Matthew Theunissen is a business reporter

Karzai grateful for NZ for contribution

Afghan President Hamid Karzai has expressed his gratitude to the 10 New Zealand soldiers who have died in Afghanistan.

New Zealand's Governor-General Lieutenant General Sir Jerry Mateparae and Defence Minister Jonathan Coleman were among a group of dignitaries who met Mr Karzai in Kabul overnight.

Sir Jerry said Mr Karzai spoke at length of New Zealand's contribution and was eager to reinforce that the Afghan people knew what New Zealand's troops had done over the past decade.

"He was absolutely grateful for the commitment that New Zealand had made and very much because we had no other ulterior motive other than to come here to help Afghanistan and the Afghan people, Sir Jerry said following the meeting.

"He fully understood the sacrifice that has been made."

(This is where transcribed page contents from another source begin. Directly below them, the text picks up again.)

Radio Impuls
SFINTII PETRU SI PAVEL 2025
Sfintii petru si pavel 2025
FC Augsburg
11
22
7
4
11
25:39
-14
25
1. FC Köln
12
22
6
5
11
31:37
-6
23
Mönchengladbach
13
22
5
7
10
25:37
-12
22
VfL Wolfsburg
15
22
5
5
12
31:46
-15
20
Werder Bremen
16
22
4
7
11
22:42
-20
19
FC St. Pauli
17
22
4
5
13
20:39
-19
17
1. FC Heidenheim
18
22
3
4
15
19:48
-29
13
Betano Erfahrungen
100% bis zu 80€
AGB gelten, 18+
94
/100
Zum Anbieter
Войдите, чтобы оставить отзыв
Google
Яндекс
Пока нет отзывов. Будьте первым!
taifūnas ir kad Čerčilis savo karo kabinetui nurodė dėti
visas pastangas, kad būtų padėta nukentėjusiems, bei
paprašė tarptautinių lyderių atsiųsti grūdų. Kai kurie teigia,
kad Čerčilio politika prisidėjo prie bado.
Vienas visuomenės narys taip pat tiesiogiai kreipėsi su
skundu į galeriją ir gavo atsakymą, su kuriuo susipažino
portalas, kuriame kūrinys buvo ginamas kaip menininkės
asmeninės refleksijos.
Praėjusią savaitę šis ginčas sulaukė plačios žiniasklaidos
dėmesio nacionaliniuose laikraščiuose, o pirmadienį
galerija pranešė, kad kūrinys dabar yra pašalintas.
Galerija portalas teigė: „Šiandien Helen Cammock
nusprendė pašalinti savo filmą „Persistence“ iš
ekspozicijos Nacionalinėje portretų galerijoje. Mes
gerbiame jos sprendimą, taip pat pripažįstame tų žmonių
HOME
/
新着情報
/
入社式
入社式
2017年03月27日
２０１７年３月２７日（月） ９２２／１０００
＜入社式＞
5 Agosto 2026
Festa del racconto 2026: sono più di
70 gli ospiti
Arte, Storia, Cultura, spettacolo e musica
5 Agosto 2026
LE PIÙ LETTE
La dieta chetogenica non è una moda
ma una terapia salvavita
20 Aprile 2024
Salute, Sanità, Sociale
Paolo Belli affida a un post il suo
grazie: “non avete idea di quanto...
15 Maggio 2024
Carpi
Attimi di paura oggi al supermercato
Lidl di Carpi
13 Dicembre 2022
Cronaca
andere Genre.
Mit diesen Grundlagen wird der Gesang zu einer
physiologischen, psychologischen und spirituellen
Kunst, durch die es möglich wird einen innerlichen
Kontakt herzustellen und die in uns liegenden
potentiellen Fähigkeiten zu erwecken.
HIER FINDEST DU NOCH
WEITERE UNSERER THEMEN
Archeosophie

Dr Coleman also met International Security Assistance Force (ISAF) commander General Joseph Dunford and Afghan Defence Minister Bismillah Khan.

"One of the points General Dunford made was that it was very important to maintain the confidence of the Afghan people as we get to the end of the current ISAF mission in 2014," Dr Coleman said.

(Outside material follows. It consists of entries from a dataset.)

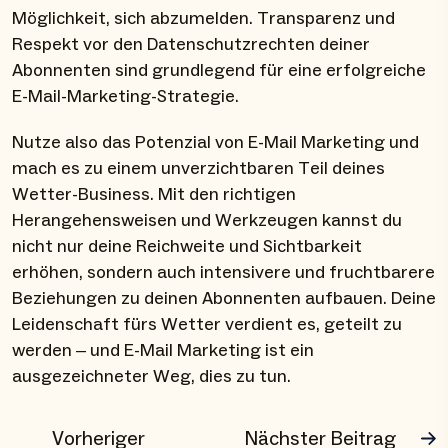
Möglichkeit, sich abzumelden. Transparenz und
Respekt vor den Datenschutzrechten deiner
Abonnenten sind grundlegend für eine erfolgreiche
E-Mail-Marketing-Strategie.
Nutze also das Potenzial von E-Mail Marketing und
mach es zu einem unverzichtbaren Teil deines
Wetter-Business. Mit den richtigen
Herangehensweisen und Werkzeugen kannst du
nicht nur deine Reichweite und Sichtbarkeit
erhöhen, sondern auch intensivere und fruchtbarere
Beziehungen zu deinen Abonnenten aufbauen. Deine
Leidenschaft fürs Wetter verdient es, geteilt zu
werden – und E-Mail Marketing ist ein
ausgezeichneter Weg, dies zu tun.
Vorheriger
Nächster Beitrag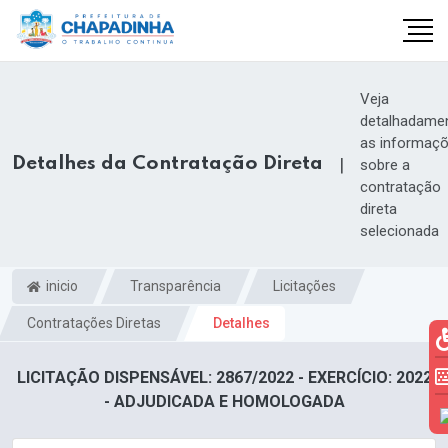
Veja
detalhadame
as informaç
Detalhes da Contratação Direta
|
sobre a
contratação
direta
selecionada
inicio
Transparência
Licitações
Contratações Diretas
Detalhes
LICITAÇÃO DISPENSÁVEL: 2867/2022 - EXERCÍCIO: 2022
- ADJUDICADA E HOMOLOGADA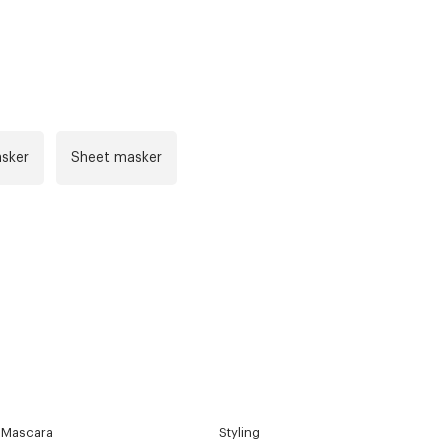
sker
Sheet masker
Mascara
Styling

Mr Khan had painted a "rosy" picture of how security was operating in Afghanistan's provinces, but there was concern that Pakistan was not doing enough to promote security in the region.

"He said the important things are really going to be tackling corruption, making sure they have a sustainable and strong ANSF [Afghan National Security Force], and ultimately Pakistan has to come to the party in terms of eliminating safe havens for terrorists."

Dr Coleman said Bamiyan had come a long way since New Zealand had been in the province.

"When we look at the gains here in health, in education, in infrastructure, in agriculture, in the betterment of the living status of women and children, New Zealand is leaving behind a massive legacy here which people back home should be very proud of.

"I think our 10 years here has made a very real difference in this part of the world and it's something that we should look back on. It is a tragedy that we lost people, there's no doubt about that, but it's time to look back and commemorate."